Nobody cares about the 122B variant. Everyone is waiting for the 27B and 35B cuts. Qwen 3.6 27B scored exactly 6 points below the 122B Max variant. If Qwen 3.7 holds that same ratio, we will have a model that runs on a single 24GB GPU within 6% of the current closed frontier.

That has never happened before. That would change every assumption about building with LLMs.

There is no confirmed release date. Roadmap comments from Qwen engineering confirm the models are complete. They are just finalizing quantization and distribution. People are refreshing Hugging Face every 10 minutes. It will probably drop before this article is 48 hours old.

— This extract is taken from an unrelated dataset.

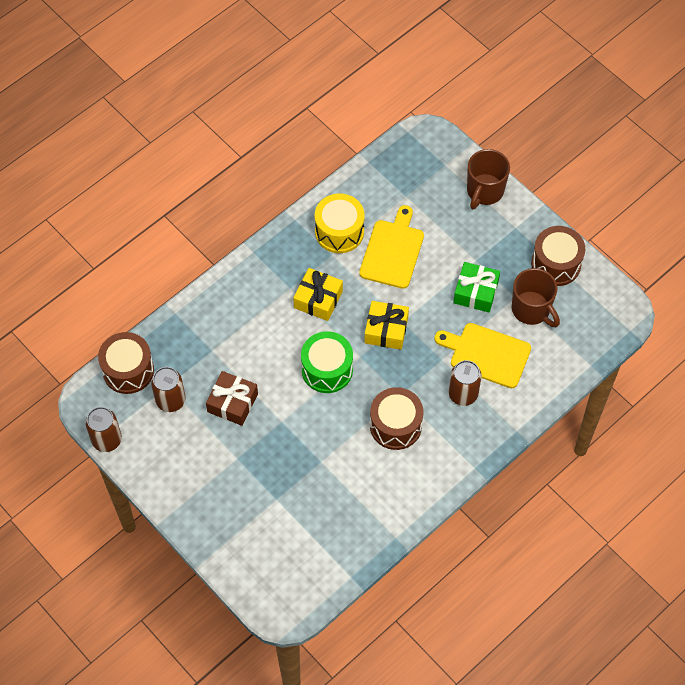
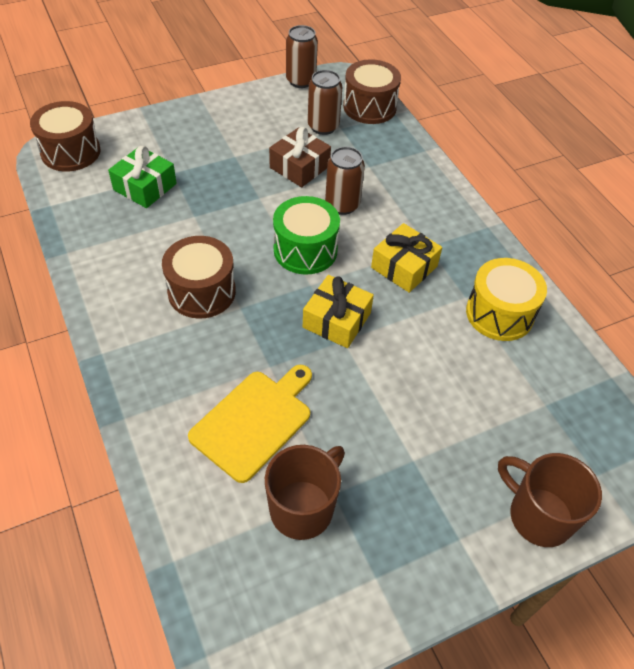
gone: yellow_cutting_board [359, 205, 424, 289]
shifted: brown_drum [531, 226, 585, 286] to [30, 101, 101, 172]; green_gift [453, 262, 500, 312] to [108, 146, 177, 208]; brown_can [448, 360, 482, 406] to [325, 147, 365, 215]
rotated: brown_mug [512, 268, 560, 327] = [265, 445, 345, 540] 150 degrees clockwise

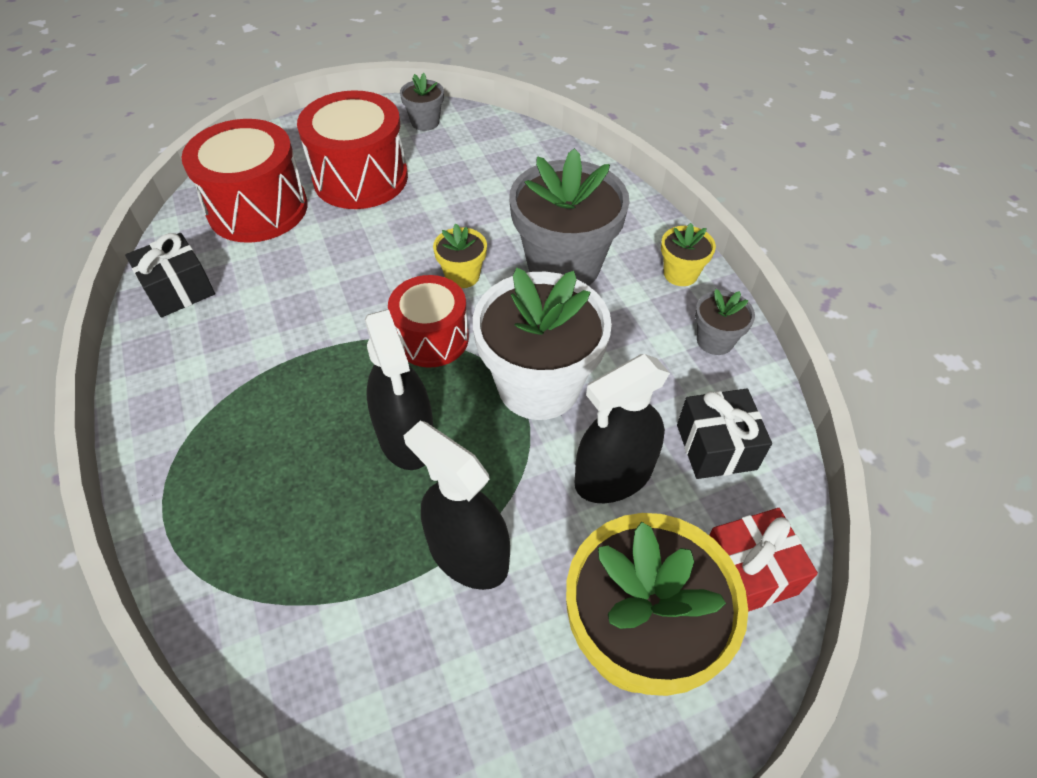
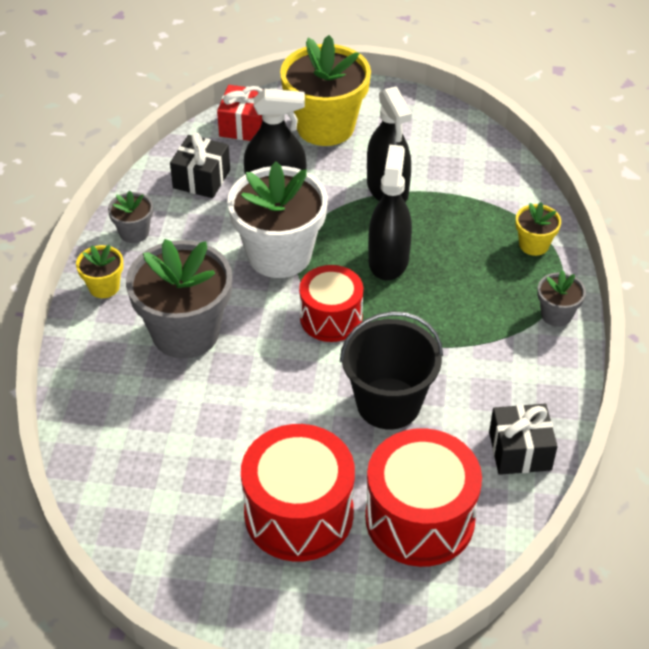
new: black_bucket [340, 311, 443, 429]
shifted: yellow_flower_pot [433, 223, 487, 288] to [515, 202, 561, 256]; grey_flower_pot [400, 73, 444, 131] to [537, 270, 586, 327]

Tooling finally stopped building for researchers

Two tiny unremarkable changes landed this week that will save engineers thousands of hours.

Hugging Face added a model size filter to their benchmark leaderboards. You can now pull up SWEbench Verified results and show only models under 32B parameters. This was the single most requested feature for two and a half years.

For context: 98% of all deployed open LLMs are under 32B. Until this week every public leaderboard was sorted first by 400B+ research models that no one will ever run in production.

Unsloth also hit Github trending this week with their new Studio UI. It is a single interface to download, run, fine tune, and export models. No separate runtime, no config files, no command line arguments. It works for every major model family out of the box.

We are finally past the phase where open LLM tooling was built exclusively for people publishing papers. Now it is being built for people shipping products.

The quiet shift no one is talking about

None of this is the most important change happening right now.

Six months ago almost all meaningful progress on local LLMs came from independent contributors working in their spare time. This month:

  • Cohere engineers are answering support questions on reddit
  • Nvidia engineers submitted the MTP backend sampling PR to llama.cpp
  • ByteDance quantization teams are publishing independent cross hardware benchmarks
  • Every major vendor is lurking in the same discord channels and reading the same comment threads

Companies are no longer just dumping weights over the wall. They are contributing to the shared runtime. They are adopting community standards. They are changing their roadmap based on anonymous comments from random engineers.

This is not open source as a marketing gesture. This is now the default way good models are shipped. Any vendor that does not participate will be left behind.

What you should run this week

If you need something stable for production today, run Qwen 3.6 35B A3B NTP. It is still the best general purpose model available at any size right now.

If you have 30GB or more VRAM, test the MTP variant. For long generation workloads the speed difference is noticeable enough to be worth the memory tradeoff.

If you need a permissive commercial license, switch to Command A+. It is slightly behind Qwen on raw benchmarks but good enough for almost all agent use cases, and you will never have to talk to a Meta lawyer.

Wait one week before you start any new fine tuning job. Do not waste 100 GPU hours training a model that will be obsolete the second Qwen drops.

This is the best there has ever been to build with LLMs. Nothing is locked down. All the hard parts are getting solved every week. Nobody knows what will be standard next month. That is the good part.